Through the Holocaust and Jewish Resistance Teachers' Program, Libben met with educators from across the country in Washington, D.C., visited the United States Holocaust Memorial Museum and then travelled overseas to visit historical sites.
“It was a powerful, transformative experience, and I came back wanting to know how to bring that to my classroom,” Libben said.
Sarah Wilson is currently the K-12 curriculum director for West Noble School Corporation. But back then, she taught high school social studies and psychology in the classroom next door to Libben.
She’d already been teaching the Holocaust — it’s mandated by law in Indiana — but after Libben’s first training, Wilson asked her to come speak to her students.
“I was always looking for better things to pull into the classroom,” Wilson said. “One of my goals, always, was to put faces and names to events, and to make kids realize that those people that were around 1,000 years ago, 100 years ago, 50 years, weren't that much different than us.”
The organization was founded by Ola Lengyel, who wrote the 1946 memoir “Five Chimneys: A Woman Survivor’s True Story of Auschwitz” — one of the earliest published accounts of the Holocaust.
Libben said her previous training focused on the history of the Holocaust. TOLI, however, was different — it focused on “talking about the pedagogy, and how you’re going to bring this content into your classroom.”
She wants more teachers to get the same experience. So now, she and Wilson are partnering to host a five-day TOLI Holocaust education training seminar for Indiana educators from June 13 to 17.
It’s being held in the Noble County city of Ligonier, which had a thriving Jewish immigrant community in the late 1800s, and will be structured around inquiry-based learning — so lots of open group discussions, questions and time for reflection.
Wilson said one key focus is how history is told, and who gets to tell it.
“And a lot of times, the victims don’t get to have their side,” Wilson said. “So, we want to be speaking for those victims, those people in history that don’t necessarily have the power.”
They’ve partnered with the South Bend and Fort Wayne Jewish communities to bring in a wide variety of speakers.
That includes David Lindquist of Purdue University Fort Wayne’s Institute for Holocaust and Genocide Studies, a South Bend rabbi who will introduce teachers to Jewish culture and life and the children and grandchildren of Holocaust survivors.
“We’re hoping to make connections for people, so they can meet these people, ask these questions, but then also take these relationships and these connections back into their own classrooms,” Libben said.
The five-day seminar is free and funded by TOLI. All participants will receive books and teaching resources, breakfast, lunch and $100 stipends to offset the cost of travel thanks to additional funding from outside partners — the Kurt and Tessye Simon Fund and the Robert and Toni Bader Charitable Foundation.
Libben said the training has been in the works since 2020, but it’s been pushed back a few times due to the pandemic. The long term goal? Making it a yearly event and creating a community.

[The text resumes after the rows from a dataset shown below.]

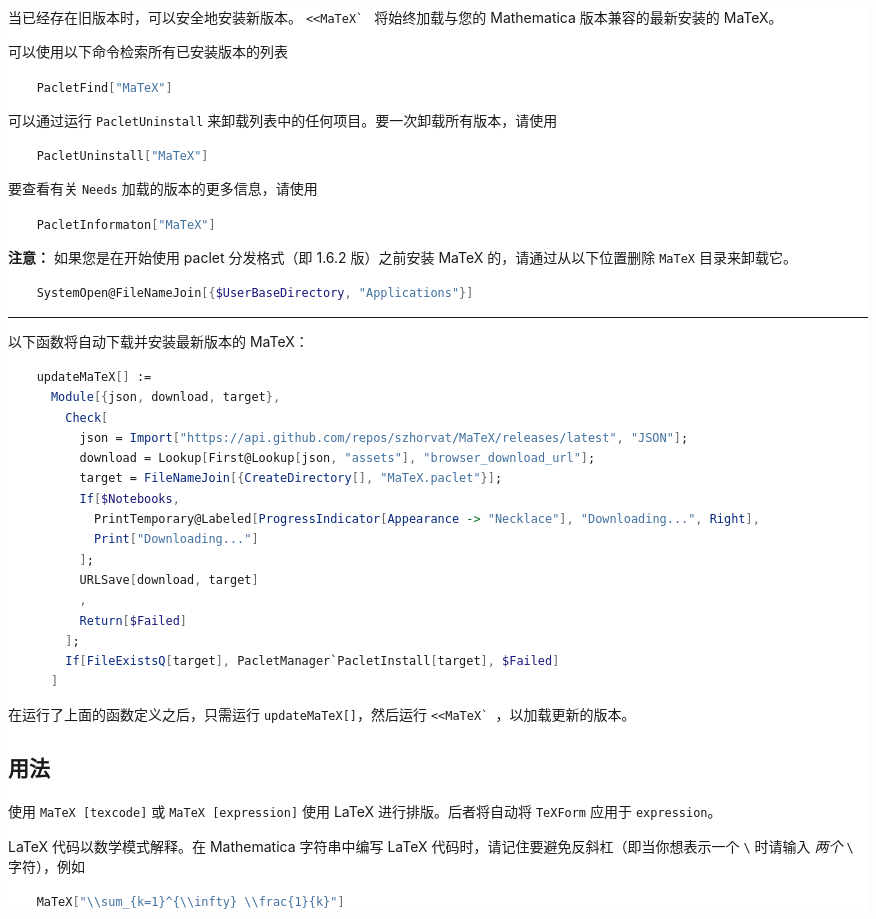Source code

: 当已经存在旧版本时，可以安全地安装新版本。 ``<<MaTeX` `` 将始终加载与您的 Mathematica 版本兼容的最新安装的 MaTeX。

可以使用以下命令检索所有已安装版本的列表

```mathematica
    PacletFind["MaTeX"]
```

可以通过运行 `PacletUninstall` 来卸载列表中的任何项目。要一次卸载所有版本，请使用

```mathematica
    PacletUninstall["MaTeX"]
```

要查看有关 `Needs` 加载的版本的更多信息，请使用

```mathematica
    PacletInformaton["MaTeX"]
```

**注意：** 如果您是在开始使用 paclet 分发格式（即 1.6.2 版）之前安装 MaTeX 的，请通过从以下位置删除 `MaTeX` 目录来卸载它。

```mathematica
    SystemOpen@FileNameJoin[{$UserBaseDirectory, "Applications"}]
```

----

以下函数将自动下载并安装最新版本的 MaTeX：

```mathematica
    updateMaTeX[] :=
      Module[{json, download, target},
        Check[
          json = Import["https://api.github.com/repos/szhorvat/MaTeX/releases/latest", "JSON"];
          download = Lookup[First@Lookup[json, "assets"], "browser_download_url"];
          target = FileNameJoin[{CreateDirectory[], "MaTeX.paclet"}];
          If[$Notebooks,
            PrintTemporary@Labeled[ProgressIndicator[Appearance -> "Necklace"], "Downloading...", Right],
            Print["Downloading..."]
          ];
          URLSave[download, target]
          ,
          Return[$Failed]
        ];
        If[FileExistsQ[target], PacletManager`PacletInstall[target], $Failed]
      ]
```

在运行了上面的函数定义之后，只需运行 `updateMaTeX[]`，然后运行 ``<<MaTeX` ``，以加载更新的版本。

## 用法

使用 `MaTeX [texcode]` 或 `MaTeX [expression]` 使用 LaTeX 进行排版。后者将自动将 `TeXForm` 应用于 `expression`。

LaTeX 代码以数学模式解释。在 Mathematica 字符串中编写 LaTeX 代码时，请记住要避免反斜杠（即当你想表示一个 `\` 时请输入 *两个* `\` 字符），例如

```Mathematica
    MaTeX["\\sum_{k=1}^{\\infty} \\frac{1}{k}"]
```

“The best advertising for these programs are teachers sharing with other teachers,” Libben said. “We have a community at the national level of teachers that have taken part in these trainings, so that we can have these discussions and dialogues.”
“It would be really nice to have that in Indiana, too,” she added.
As of June 6, the training program still has slots available. Indiana educators interested in participating can register online.